▶ Text shown
*** Block opens ***

News ID: 217776
Published: 0259 GMT July 04, 2018

Asia seeks more World Cup shocks in Qatar 2022

Asia seeks more World Cup shocks in Qatar 2022
Takashi Inui of Japan scores his side’s second goal during the 3-2 loss to Belgium at the 2018 World Cup in Rostov Arena in Rostov, Russia, on July 2, 2018.
GETTY IMAGES

Asian teams weren't expected to make an impact at the World Cup but a record points haul and some stunning performances against top sides have lifted their hopes for Qatar 2022.

South Korea's 2-0 dethroning of the defending champion Germany could have been viewed as a one-off, if not for Japan's heartbreaking defeat to star-studded Belgium days later in the last 16, AFP reported.

Iran also came desperately close to beating Cristiano Ronaldo's Portugal, the European title-holder, in another sign that smaller teams may be closing the gap on the game's traditional powers.

None of the Asian Football Confederation teams reached the quarterfinals, extending a barren run which stretches back to the 2002 World Cup in Japan and South Korea.

But Japan, South Korea and Iran departed Russia with their heads held high and positive expectations for Qatar 2022, when the World Cup returns to AFC territory for the first time in 20 years.

"The AFC nations can take great encouragement from this year's World Cup," Andy Jackson of FourFourTwo magazine told AFP.

"(They) can look forward to 2022 and an AFC-hosted World Cup in Qatar with the hope of being one of the nations causing some of the famous upsets we've seen so far in Russia."

*** Block closes ***

▶ Recorded data
*** Block opens ***

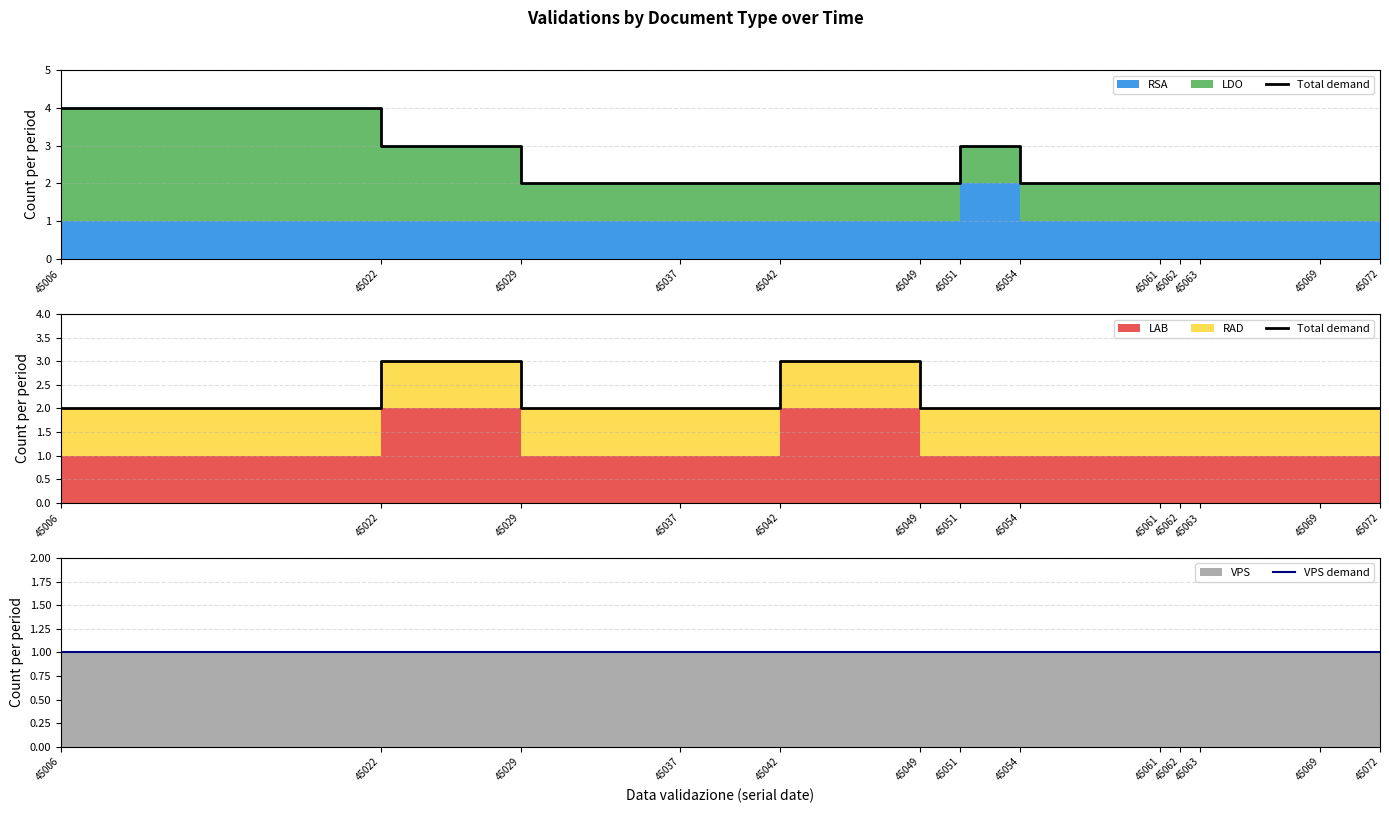

Reading right to left, extract all data points from this chart.

Total demand: 45072=2	45069=2	45063=2	45062=2	45061=2	45054=2	45051=2	45049=2	45042=3	45037=2	45029=2	45022=3	45006=2
VPS demand: 45072=1	45069=1	45063=1	45062=1	45061=1	45054=1	45051=1	45049=1	45042=1	45037=1	45029=1	45022=1	45006=1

*** Block closes ***

▶ Parts of the exercise
**A.** Answer these questions from the news article on Asian teams at the 2018 World Cup, one answer per line:
(i) By what score did South Korea beat Germany?
(ii) In which stadium did Japan lose to Belgium?
(iii) Which magazine does Andy Jackson write for?
**B.** Extend the news article on Asian teams at the 2018 World Cup, picking up after its final sentence.

▶ Answers to this exercise
**A.**
(i) 2-0
(ii) Rostov Arena, in Rostov, Russia
(iii) FourFourTwo

**B.**
AFC teams amassed 15 points in Russia, their best showing yet – and overshadowing Africa's representatives Egypt, Morocco, Nigeria, Tunisia and Senegal, which went home after the group stage with 11 points between them.

 

'Stand with elites'

 

However, Saudi Arabia, another AFC side, never recovered from its 5-0 spanking by Russia in the tournament's opening game, and Australia – the Asian champion – also had a World Cup to forget.

Despite looking competitive in their group games against France, Denmark and Peru, the Socceroos failed to win a game and they went home without scoring a goal from open play.

Out of the Asian teams, Japan emerged with the most credit after it reached the last 16 and was 2-0 up against Belgium with 21 minutes to go – before the Belgians launched one of the great World Cup comebacks, clinching a 3-2 win in injury time.

"Japan showed great quality and character to battle bravely with one of the best teams in the tournament," said AFC president Sheikh Salman bin Ebrahim Al Khalifa.

"Their success exemplifies the great progress of Asian teams to stand proud with the world's elite."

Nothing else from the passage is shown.